Jesus, thus in dying for the sins of the world, shows Himself to be a Kinist.
Fourth Word: Mark 15:33-34 – “My God, my God, why hast thou forsaken me?”
On the Cross the Lord Christ cries out, “Eloi, Eloi, lama sabachthani?” (“My God, my God, why hast thou forsaken me?”). In that cry we see the nadir of the torture of the Cross: the felt abandonment of the Son by the Father.
Compared to this sense of divine abandonment, the lacerations from the scourging whip, the wounds from the crown of thorns, the raked nerve endings, and the exposed bone were nothing. Compared to this alienation from the Father, the dehydration with its accompanying convulsions was insignificant. Not even the pain-wracked requirement to lift Himself by His crucified feet for His lungs to get just enough breath to remain miserable could compare to the agony of this sense of forsakenness. Here – here is the real brutality of the Cross.
And here is presented the reality of Hell. Hell is the sense of being utterly forsaken by the Father, in whom is all life, meaning, and joy. To be forsaken by God is to be in Hell.
And this sense of being forsaken – this entering into Hell – insures that those who look to the Elder Brother of Salvation will never taste that sense of forsakenness.
Fifth Word: John 19:28 – “I thirst”
When the Lord Christ utters, “I thirst,” the divine irony is so thick that only the fallen could miss it. Here is the one who said of Himself that those who came to Him would never thirst, and that He was the one to whom people must come to drink, so that they themselves would, out of their hearts, have flowing rivers of living water. But now on the Cross, the one in whom is the water of eternal life is now paying the ransom price of sinners whose whole lives are characterized by drought-parched, lifeless barrenness.
And so as the one dying in place of sinners, Christ, the “living water,” cries out with the voice of sinners, “I thirst,” and we are reminded of His thirst, that we might have our thirst for eternal life quenched in Him.
Sixth Word: John 19:29-30 – “It is finished”
On the Cross when our Blessed Lord Christ cried out, “It is finished,” He was not announcing surrender or defeat or even death. The cry was the cry of the Champion announcing that the back of sin had been broken and that the strong man had been bound. When our Lord Christ announced, “It is finished,” the deepest chambers of Hell shook and quaked with fear, because Hell’s power had been crushed and its authority seized. With the cry of “It is finished,” the sting of death had been pulled, and the portal of eternal life opened to such who would align themselves with the finished work of the Champion Lord Christ.
“It is finished” are not the words of a man surrendering to death, but the words of a Soldier who had conquered in battle. They are the words of a Savior whose mission was accomplished, the words of the Alpha and Omega whose all-sufficient work for our salvation was complete. Jesus did not simply die on the cross to make salvation possible; His blood finished the purchasing of His elect from the guilt and power of sin.

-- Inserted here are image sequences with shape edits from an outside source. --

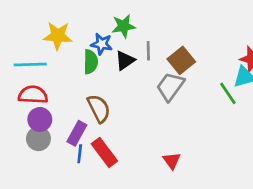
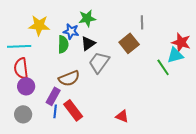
gray line: (148, 51) -> (142, 22), moved
gray trapezoid: (170, 87) -> (99, 62), moved
red semicircle: (33, 95) -> (21, 68), turned -100
brown semicircle: (99, 108) -> (69, 78), turned 95
gray circle: (38, 139) -> (23, 114), moved
red triangle: (172, 161) -> (122, 116), turned -32

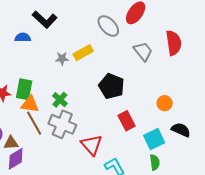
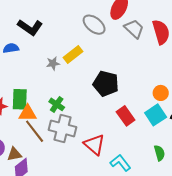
gray trapezoid: (143, 51) -> (134, 29), moved
cyan square: (154, 139) -> (156, 115), moved

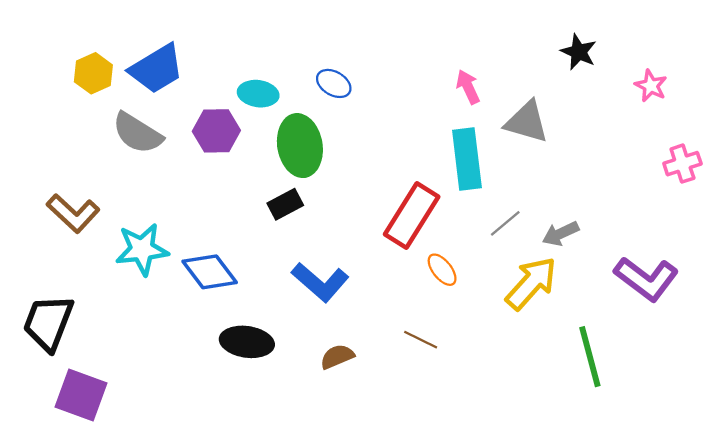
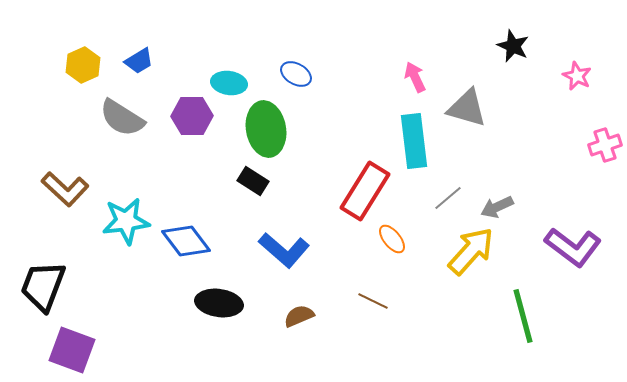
blue trapezoid: (157, 69) -> (139, 61), size x0.6
black rectangle: (285, 204) -> (253, 181), turned 60

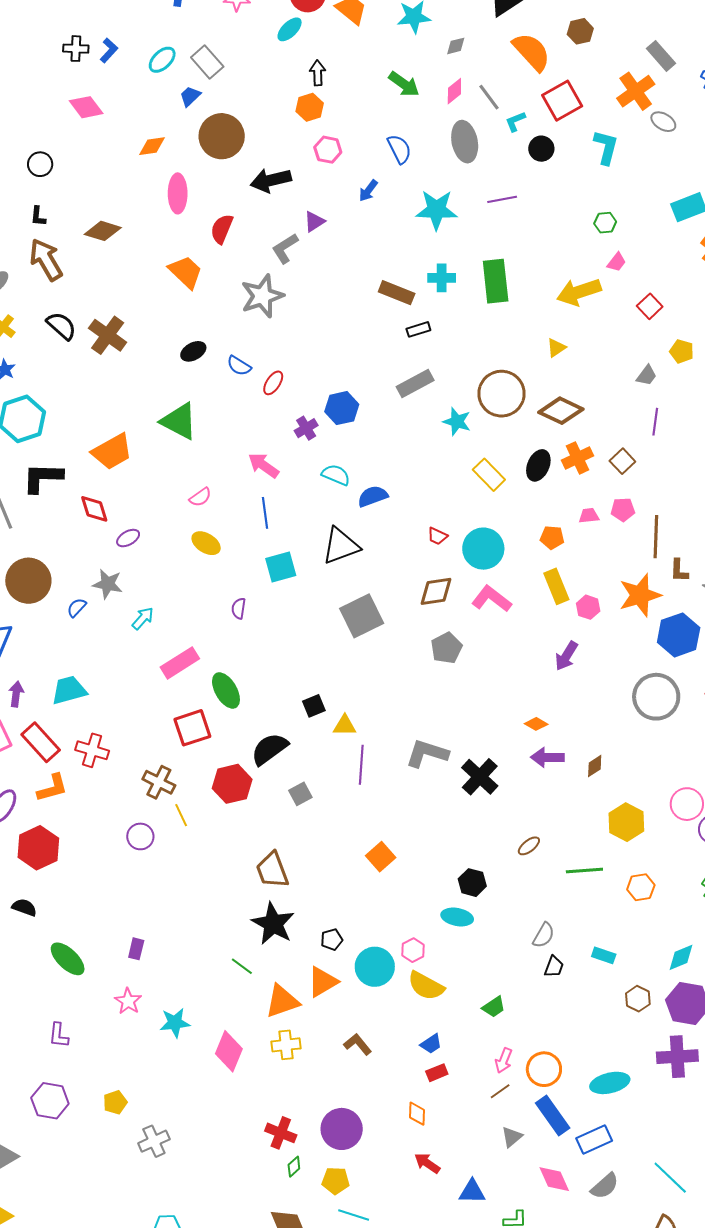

Seventh Word: Luke 23:46 – “Into thy hands I commit my spirit”
On the Cross when our Lord Christ commits Himself into the Hands of the Father, we hear the faith of our Lord Christ. Remember that our Lord Christ felt the abandonment of the Father, and yet His final words speak with the voice of faith. He knew His Father would not abandon Him to the grave, and so with confidence He commits His life into God’s hands.
With His death, the blessed Lord Christ vouchsafed His future vindication with the Father, having faith that the Father would justify all of His words and work by the powerful working of resurrection.
The Son had faith that the eternal bond between the Father and the Son could never be severed, and so with a calmness that bespeaks the end of the storm, the Son commits His Spirit into the Hands of the Father.